The full inference procedure is performed in the inference method. First the Gibbs sampling procedure is performed. This is done by iterating over each word in the corpus and during each iteration, the conditional probability distribution over all topics for that word is calculated with the following equation from part I,

$$P(z_i=j|z_{-i},w) \propto \frac{n_{-i,j}^{w_i}+\beta}{n_{-i,j}+W\beta}\frac{n_{-i,j}^{d_i}+\alpha}{n_{-i}^{d_i}+K \alpha}$$

This is done in the method called gibbsDistribution.

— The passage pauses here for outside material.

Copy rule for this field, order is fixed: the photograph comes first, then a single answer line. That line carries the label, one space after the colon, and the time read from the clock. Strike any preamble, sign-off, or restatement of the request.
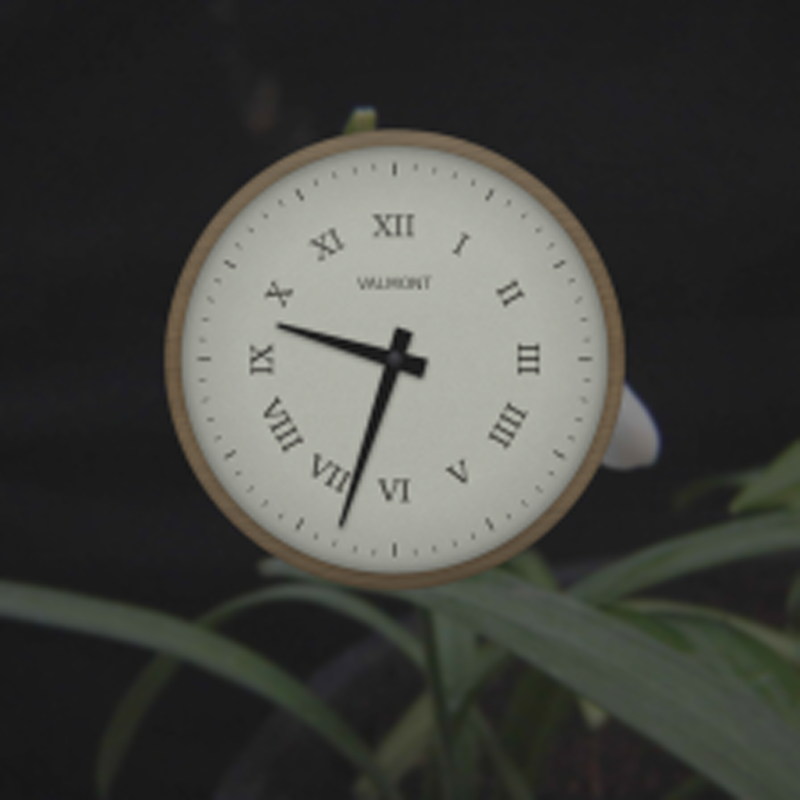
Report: 9:33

The distribution is returned as a Multinomial distribution (see the scaladocs for Breeze Multinomial distribution). Then a new topic is sampled from this multinomial distribution and assigned to the word object. And finally, the doc/topic and topic/word counts are updated to reflect this new assignment (where the word ID from vocabulary is used to associate words with columns in the topic/word matrix). This sampling procedure runs for 10,000 iterations (so that we can be sure that MCMC convergence has occurred). The next step in inference is to calculate the $$\theta$$ and $$\phi$$ probability matrices. This is done using the count matrices and the following equations from part I,

$$\theta_{i,k}=\frac{n_i^k+\alpha_k}{\sum_{k=1}^Kn_i^k+\alpha_k}$$ and $$\phi_{k,w}=\frac{n_w^k+\beta_w}{\sum_{w=1}^Wn_w^k+\beta_w}$$

The count matrices are transformed into probability matrices in place to save on memory. The printTopics method prints the topics found from the $$\theta$$ matrix in terms of the most likely words for each topic. The printTopicProps method prints the most likely topics for a particular document within the corpus from the $$\phi$$ matrix.

Hopefully this series of blog posts has shed some light on some of the mysteries of Latent Dirichlet Allocation. The above code snippets were taken from my Scala implementation that you can find at my ScalaTopicModels github repo.